Introduction to Soulscape

Nike of Samothrace or Winged Victory, 200-190 BC, photo Lyokoi88, Wikimedia
Nike of Samothrace or Winged Victory, 200-190 BC, photo Lyokoi88, Wikimedia

As teenagers, we first begin wondering about existence and our role in it. And almost immediately, we feel an unmistakable sense that something inside us isn’t complete. We feel divided, unsure of ourselves, or out of sync with who we are. We’re sometimes morally adrift without knowing why. We sense a disconnection from meaning or purpose, and we feel that we’re missing something essential but can’t name it. Some of us feel cut off from who we might become. Others feel as if they’ve fallen short before they’ve even begun. Many feel lost, as if everyone else has a map they somehow never received.
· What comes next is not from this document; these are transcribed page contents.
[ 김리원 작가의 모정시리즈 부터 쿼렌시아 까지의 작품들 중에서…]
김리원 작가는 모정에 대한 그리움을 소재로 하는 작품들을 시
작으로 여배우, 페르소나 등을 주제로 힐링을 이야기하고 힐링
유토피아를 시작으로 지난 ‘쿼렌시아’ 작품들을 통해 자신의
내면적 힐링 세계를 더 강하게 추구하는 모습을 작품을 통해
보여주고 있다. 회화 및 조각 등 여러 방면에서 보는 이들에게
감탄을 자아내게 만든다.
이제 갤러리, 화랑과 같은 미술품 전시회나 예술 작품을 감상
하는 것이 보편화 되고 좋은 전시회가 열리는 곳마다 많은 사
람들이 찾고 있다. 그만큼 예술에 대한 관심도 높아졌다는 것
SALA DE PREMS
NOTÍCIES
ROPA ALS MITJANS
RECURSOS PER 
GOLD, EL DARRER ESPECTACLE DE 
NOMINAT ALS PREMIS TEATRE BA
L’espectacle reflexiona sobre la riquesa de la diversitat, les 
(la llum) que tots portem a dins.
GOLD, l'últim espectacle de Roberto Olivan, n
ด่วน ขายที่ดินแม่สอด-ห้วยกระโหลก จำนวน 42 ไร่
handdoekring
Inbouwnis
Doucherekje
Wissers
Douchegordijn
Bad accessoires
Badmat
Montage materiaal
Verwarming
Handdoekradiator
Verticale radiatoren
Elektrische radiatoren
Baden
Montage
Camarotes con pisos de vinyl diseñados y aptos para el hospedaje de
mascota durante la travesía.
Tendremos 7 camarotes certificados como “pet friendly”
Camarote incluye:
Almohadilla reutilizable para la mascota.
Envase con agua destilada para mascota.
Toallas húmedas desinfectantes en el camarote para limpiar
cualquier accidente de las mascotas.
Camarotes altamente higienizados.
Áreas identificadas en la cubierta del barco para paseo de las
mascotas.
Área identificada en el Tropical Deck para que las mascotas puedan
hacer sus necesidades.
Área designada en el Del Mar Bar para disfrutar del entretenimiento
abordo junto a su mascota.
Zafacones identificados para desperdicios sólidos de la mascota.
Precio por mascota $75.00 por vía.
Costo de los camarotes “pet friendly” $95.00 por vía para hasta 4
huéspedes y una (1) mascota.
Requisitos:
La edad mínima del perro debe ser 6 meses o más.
And almost all of us feel, at one point or another, that our potential is dying before it ever has a chance to live.

All of these feelings point to the same basic truth: we are not born knowing how to bring our inner life into a coherent whole. There is no guarantee that our thoughts, emotions, and perceptions will naturally line up. Without that inner alignment, we carry a steady sense of being deficient, which can be extraordinarily painful psychologically — but also compelling. There begins our lifelong search to understand how to complete ourselves and reach toward fulfillment. Unfortunately, we often seek answers in all the wrong places. This also leaves us vulnerable, among other things, to organizations that offer secret knowledge that is forever outside our comprehension and experience.

People often have powerful inner experiences that are not clearly connected to each other. Their profound depths of empathy, huge emotions, life-or-death choices, and reasoned thoughts don’t have an overall framework. The closest big-picture overview traditionally offered is world religions based on a mystical foundation. But these don’t actually offer real-life understanding of how these big inner experiences fit together — “God,” “the One,” “the Unnamed,” or pure energy act more as a feel-good stopgap that doesn’t address the “why” behind human issues. This mystical foundation cuts off deeper inquiries into the meaning of life and existence. Yet our deeply felt experiences are real. So how do we address them without resorting to mystical explanations?

The answer lies in aesthetics, in the nature of art, and in how art simultaneously taps and integrates thought, feeling, and perception. These are the building blocks of modern human cognition, the same trinity that began 40,000 years ago with the advent of the Lion Man. Integrated through art, aesthetics treats our inner world as a unified, coherent whole. Art gives us the exalted experience of what it feels like to be complete. Amazingly, this is born from the same fusion of thought, emotion, and perception that has shaped human beings from the very beginning. It’s not mystical at all; art is the one and only area where this is accomplished.

All religions have tapped into the aesthetic power of art without ever giving it credit, while also using art to inspire, uplift, enlighten, and give a sense of emotional awe. They’ve presented profound and spiritual enlightenment as a mystical phenomenon, when the real answer is that those divine experiences are caused by art. The capacity to feel these powerful experiences is innate in every human being. We don’t need religion or mysticism to access them; they are already part of us. But what is needed to understand our magnificent inner network — is aesthetics.

When we understand aesthetics and art, we become who we were always meant to be. It unlocks our deepest, most profound potential. It connects us not only to ourselves, but to our magnificent heritage from prehistoric times to now and into the future. 

This book offers a framework people have never been given before.